**Exercise instructions**. No pictures belong in the copy. Retype exactly, and only, the stretch of lines below from the one with "middle mcp: (147, 123)" through the one with "index tip: (299, 396)".

┌────────

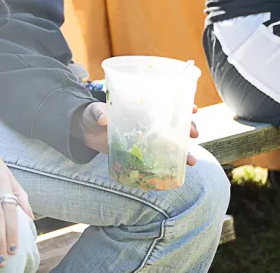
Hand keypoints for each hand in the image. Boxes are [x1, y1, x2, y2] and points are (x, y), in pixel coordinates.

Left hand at [75, 102, 199, 165]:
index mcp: (141, 109)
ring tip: (191, 161)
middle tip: (194, 134)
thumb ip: (99, 113)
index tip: (193, 108)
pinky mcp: (139, 154)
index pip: (166, 104)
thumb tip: (104, 118)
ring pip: (170, 144)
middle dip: (188, 128)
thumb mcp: (94, 111)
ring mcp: (145, 139)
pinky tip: (176, 174)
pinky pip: (157, 161)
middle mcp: (147, 123)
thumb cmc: (92, 115)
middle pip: (174, 125)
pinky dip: (168, 167)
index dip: (182, 105)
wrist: (84, 132)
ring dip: (183, 152)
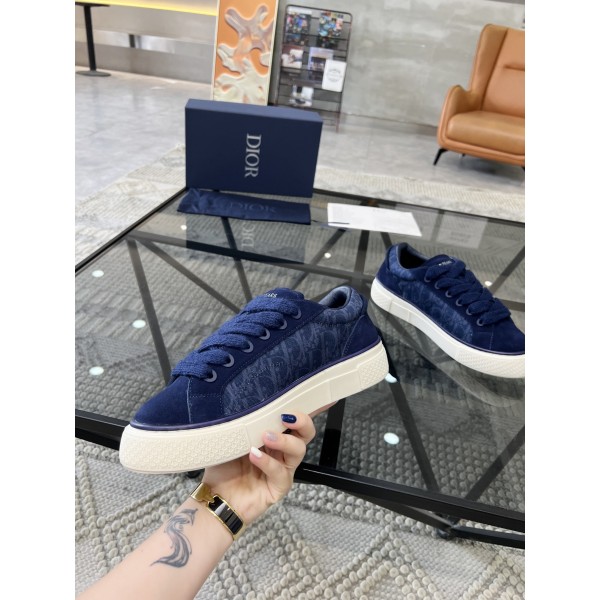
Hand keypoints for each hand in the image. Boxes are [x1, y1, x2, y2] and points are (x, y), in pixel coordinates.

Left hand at [200, 410, 317, 524]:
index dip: (303, 409)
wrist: (212, 497)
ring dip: (284, 440)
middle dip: (302, 421)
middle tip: (286, 416)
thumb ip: (242, 423)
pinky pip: (280, 473)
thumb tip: (245, 403)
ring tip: (266, 436)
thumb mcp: (230, 439)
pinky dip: (268, 462)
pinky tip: (254, 455)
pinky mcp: (279, 487)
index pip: (293, 420)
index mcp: (272, 435)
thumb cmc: (222, 466)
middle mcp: (281, 451)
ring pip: (298, 450)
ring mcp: (282, 469)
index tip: (299, 396)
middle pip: (306, 433)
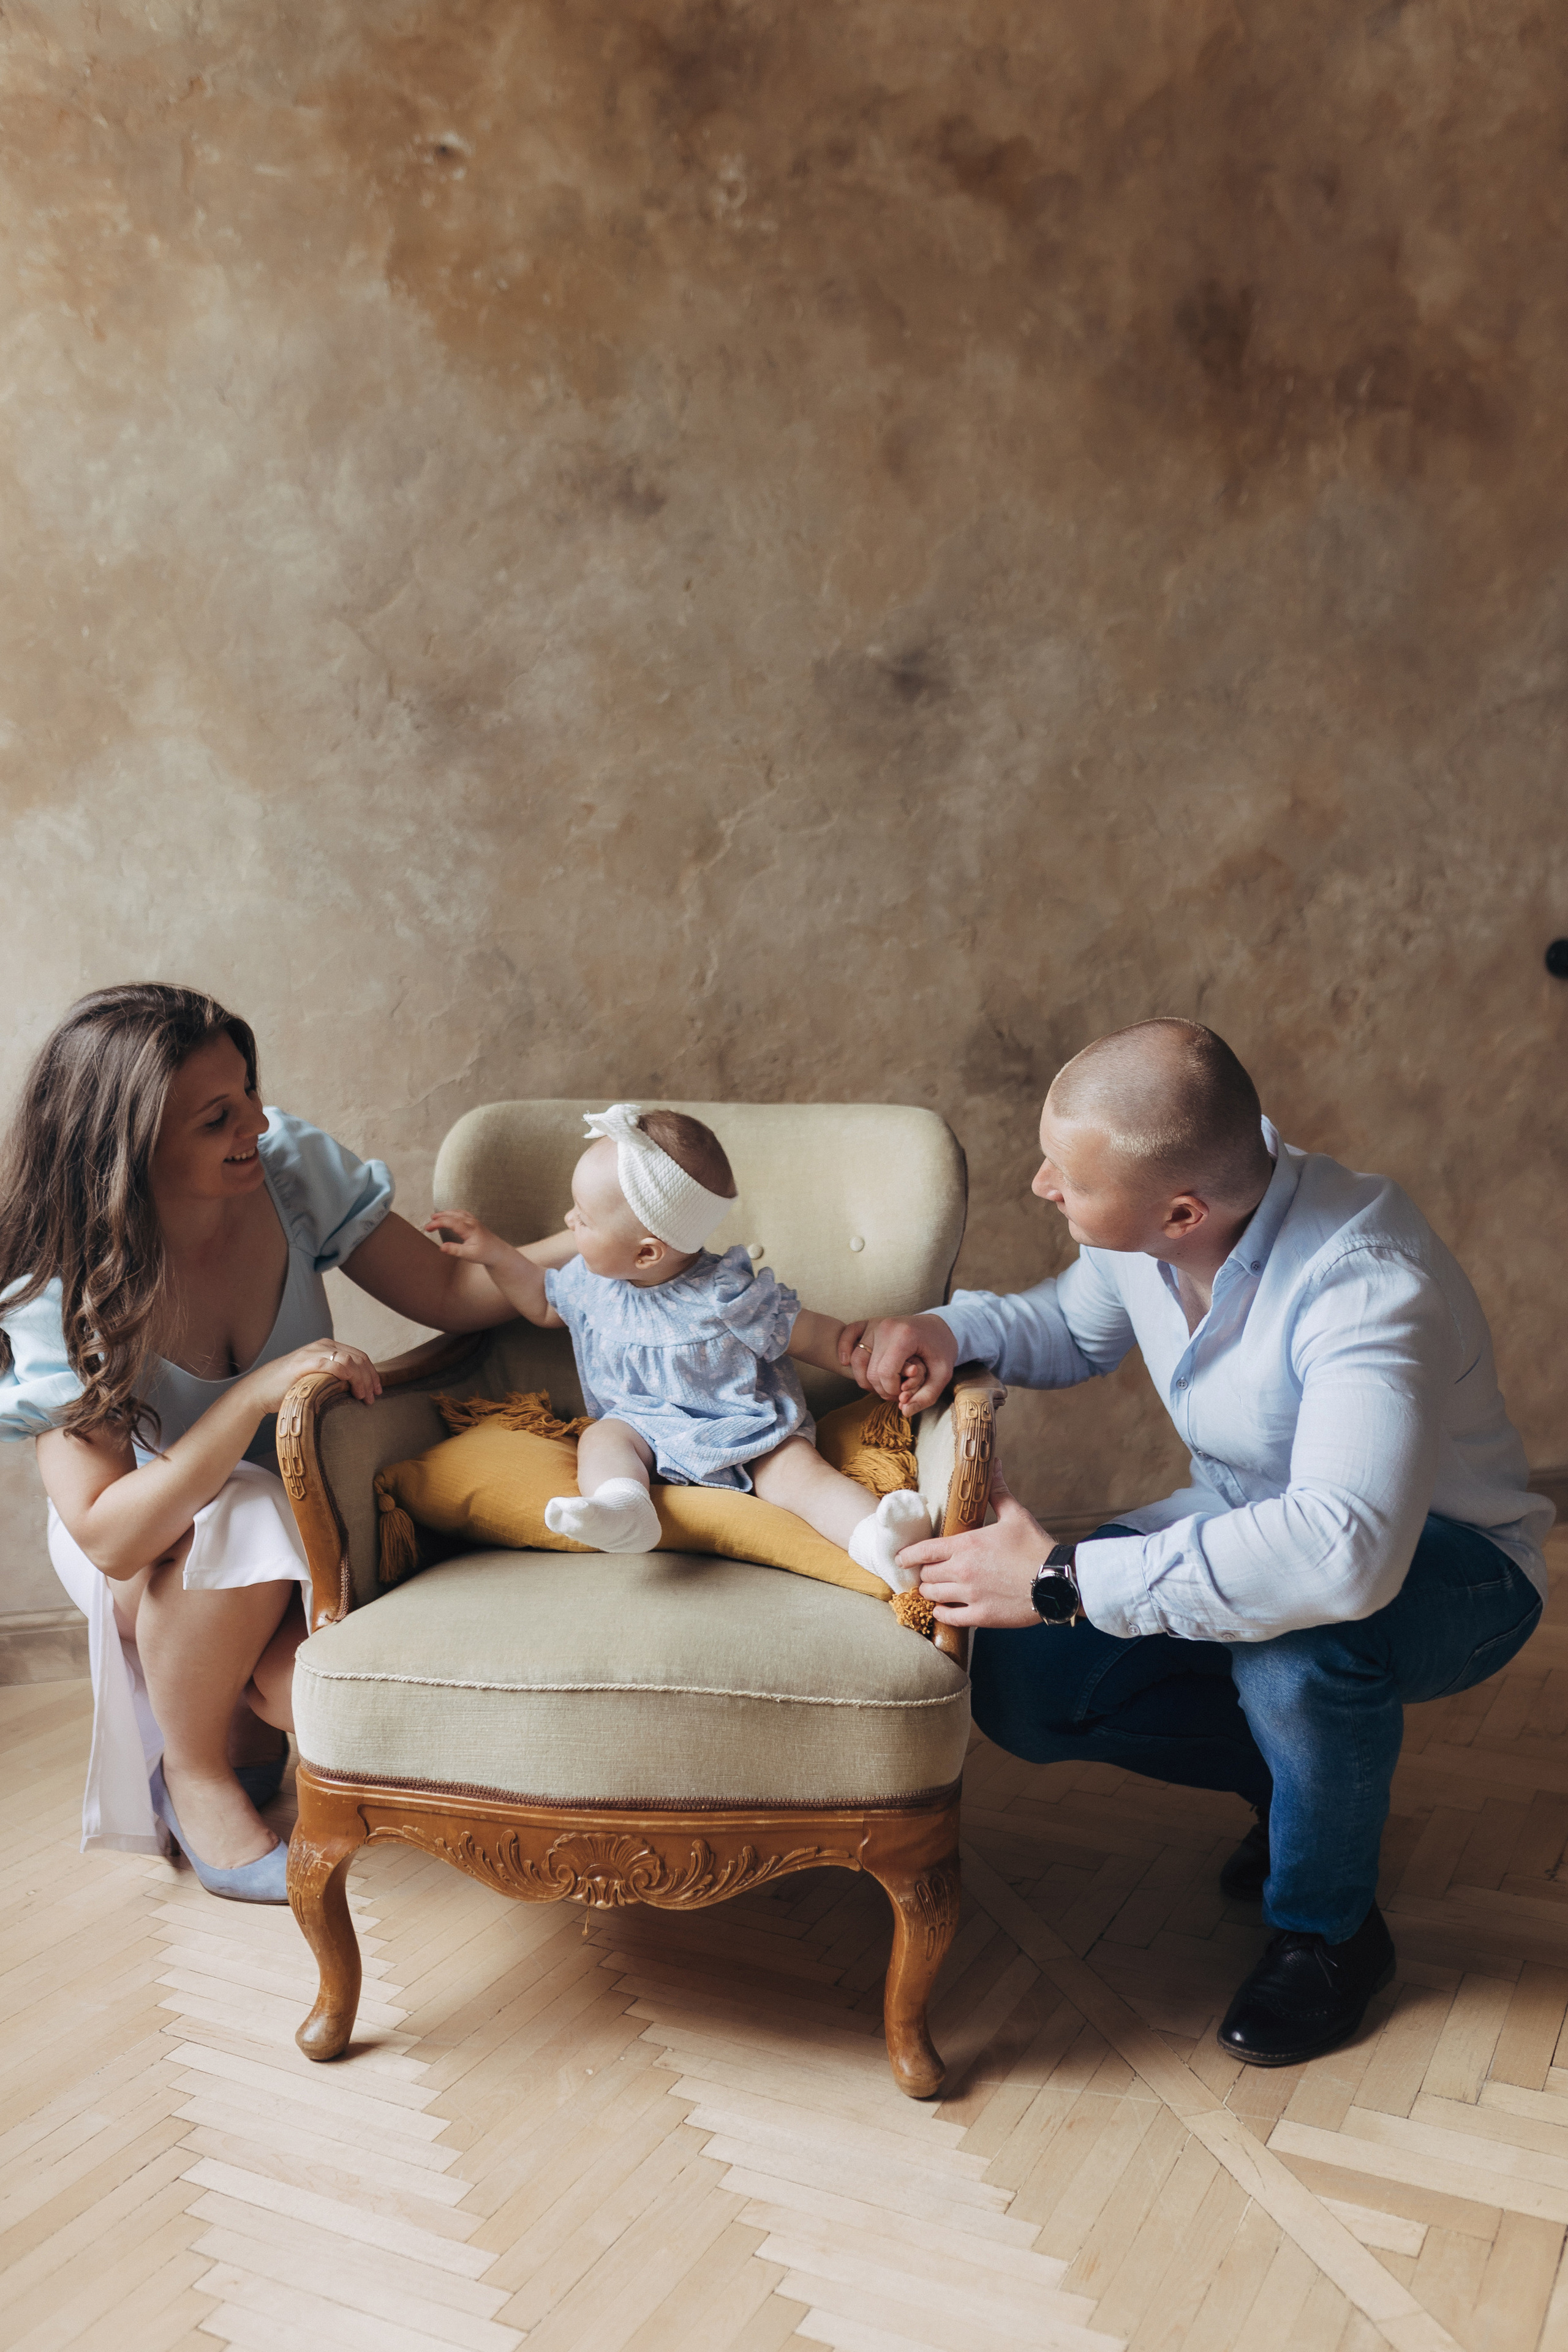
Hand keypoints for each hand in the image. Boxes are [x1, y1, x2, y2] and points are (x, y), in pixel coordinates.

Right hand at [243, 1338, 382, 1414]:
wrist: (259, 1391)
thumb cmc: (288, 1389)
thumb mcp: (317, 1380)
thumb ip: (333, 1378)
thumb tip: (356, 1391)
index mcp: (327, 1348)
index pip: (359, 1356)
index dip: (372, 1373)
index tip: (377, 1391)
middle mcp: (323, 1346)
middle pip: (359, 1357)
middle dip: (370, 1378)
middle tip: (373, 1397)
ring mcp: (314, 1352)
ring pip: (350, 1360)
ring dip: (362, 1379)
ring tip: (363, 1397)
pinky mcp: (305, 1362)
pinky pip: (334, 1364)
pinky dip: (348, 1376)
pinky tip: (351, 1390)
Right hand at [423, 1208, 505, 1263]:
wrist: (499, 1252)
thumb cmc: (485, 1254)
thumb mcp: (469, 1255)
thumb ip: (455, 1250)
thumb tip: (441, 1247)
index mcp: (470, 1228)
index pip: (450, 1221)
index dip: (438, 1223)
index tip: (428, 1228)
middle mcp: (471, 1222)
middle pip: (452, 1215)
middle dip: (439, 1218)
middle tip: (428, 1224)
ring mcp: (474, 1221)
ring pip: (457, 1213)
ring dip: (445, 1213)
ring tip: (434, 1216)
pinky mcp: (475, 1222)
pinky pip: (462, 1214)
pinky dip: (453, 1213)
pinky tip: (449, 1215)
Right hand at [842, 1313, 956, 1413]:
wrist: (938, 1325)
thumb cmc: (941, 1349)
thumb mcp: (943, 1374)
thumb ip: (926, 1396)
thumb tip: (904, 1411)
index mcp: (905, 1336)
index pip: (885, 1373)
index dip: (892, 1390)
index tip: (904, 1392)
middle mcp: (886, 1327)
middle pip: (870, 1370)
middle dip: (882, 1388)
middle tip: (896, 1391)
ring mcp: (875, 1323)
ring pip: (856, 1359)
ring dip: (865, 1378)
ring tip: (881, 1384)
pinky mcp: (868, 1322)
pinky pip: (848, 1335)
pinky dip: (844, 1349)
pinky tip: (845, 1362)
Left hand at [895, 1464, 1055, 1626]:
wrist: (1057, 1580)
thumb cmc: (1036, 1547)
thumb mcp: (1016, 1515)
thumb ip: (997, 1491)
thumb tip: (994, 1463)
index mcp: (967, 1545)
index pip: (924, 1550)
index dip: (908, 1555)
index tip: (900, 1558)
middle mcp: (963, 1571)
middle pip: (926, 1574)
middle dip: (925, 1573)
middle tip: (929, 1572)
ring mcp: (970, 1596)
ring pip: (933, 1596)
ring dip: (931, 1592)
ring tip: (936, 1590)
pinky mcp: (981, 1616)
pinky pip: (949, 1618)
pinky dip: (943, 1613)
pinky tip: (946, 1609)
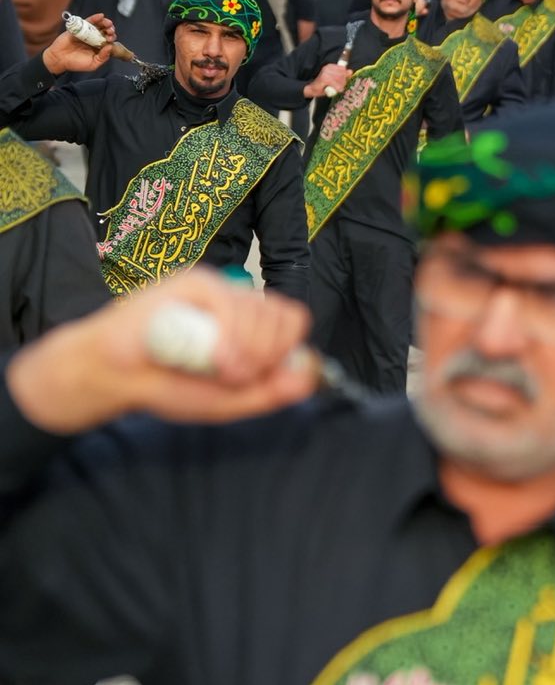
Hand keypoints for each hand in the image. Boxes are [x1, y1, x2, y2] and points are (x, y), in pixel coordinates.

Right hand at [5, 269, 318, 434]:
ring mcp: (216, 290)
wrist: (114, 377)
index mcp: (250, 326)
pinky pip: (231, 303)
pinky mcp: (193, 284)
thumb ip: (270, 392)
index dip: (287, 351)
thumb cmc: (168, 384)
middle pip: (284, 316)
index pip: (292, 322)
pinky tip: (218, 360)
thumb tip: (310, 378)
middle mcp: (238, 304)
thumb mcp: (229, 400)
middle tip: (239, 378)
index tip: (262, 378)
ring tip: (224, 372)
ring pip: (262, 310)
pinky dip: (233, 335)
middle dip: (270, 354)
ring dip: (251, 350)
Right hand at [40, 14, 114, 74]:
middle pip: (105, 31)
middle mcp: (94, 39)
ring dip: (105, 23)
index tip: (111, 39)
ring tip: (108, 23)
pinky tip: (100, 16)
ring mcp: (87, 33)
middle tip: (110, 31)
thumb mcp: (92, 64)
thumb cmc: (75, 63)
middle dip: (110, 30)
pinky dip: (95, 18)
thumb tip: (110, 47)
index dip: (112, 38)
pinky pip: (88, 21)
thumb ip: (103, 57)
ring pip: (98, 25)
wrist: (59, 59)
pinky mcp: (78, 28)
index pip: (109, 40)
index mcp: (99, 47)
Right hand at [305, 63, 352, 98]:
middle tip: (339, 87)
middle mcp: (328, 67)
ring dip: (339, 86)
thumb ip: (343, 75)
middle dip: (343, 82)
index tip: (341, 82)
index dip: (344, 77)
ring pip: (339, 79)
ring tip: (336, 89)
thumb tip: (350, 71)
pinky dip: (336, 88)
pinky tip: (334, 90)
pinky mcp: (324, 78)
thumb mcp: (335, 80)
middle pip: (342, 74)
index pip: (343, 69)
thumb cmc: (324, 85)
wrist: (312, 89)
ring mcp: (325, 72)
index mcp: (330, 66)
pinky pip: (335, 83)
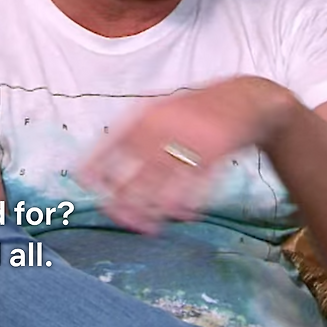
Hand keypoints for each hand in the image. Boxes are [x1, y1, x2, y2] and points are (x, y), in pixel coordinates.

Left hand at [77, 76, 295, 234]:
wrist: (244, 98)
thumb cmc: (195, 110)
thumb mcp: (160, 110)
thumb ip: (136, 133)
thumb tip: (106, 164)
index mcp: (146, 116)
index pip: (112, 143)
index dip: (95, 164)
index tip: (83, 182)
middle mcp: (163, 128)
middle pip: (135, 170)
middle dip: (122, 199)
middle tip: (114, 217)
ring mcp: (189, 141)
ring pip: (163, 184)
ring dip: (152, 210)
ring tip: (145, 227)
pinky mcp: (214, 153)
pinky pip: (195, 185)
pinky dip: (186, 204)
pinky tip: (181, 216)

└────────

**Completed task**.
middle mcp: (147, 123)
thumb cmc: (92, 115)
middle pip: (174, 125)
pinky dip: (168, 167)
index dip: (182, 105)
wrist: (84, 132)
ring dip: (183, 152)
Hand keypoints for each hand in the image. Boxes are [x1, y1, x2, y2] and points are (x, y), in pixel coordinates.

Left hand at [200, 410, 317, 524]:
index dip: (303, 409)
wrist: (212, 497)
ring dip: (284, 440)
middle dip: (302, 421)
middle tip: (286, 416)
thumb ip: (242, 423)
pinky pip: (280, 473)
thumb tip: (245, 403)
ring tip: (266, 436)
thumb mcp: (230, 439)
pinky dip: (268, 462)
pinky tip: (254, 455)
pinky mcp: (279, 487)
index pip: (293, 420)
index mcp: (272, 435)
thumb cmc: (222, 466)
middle mcp: (281, 451)
ring pip: (298, 450)
ring mcp: (282, 469)
index tip: (299, 396)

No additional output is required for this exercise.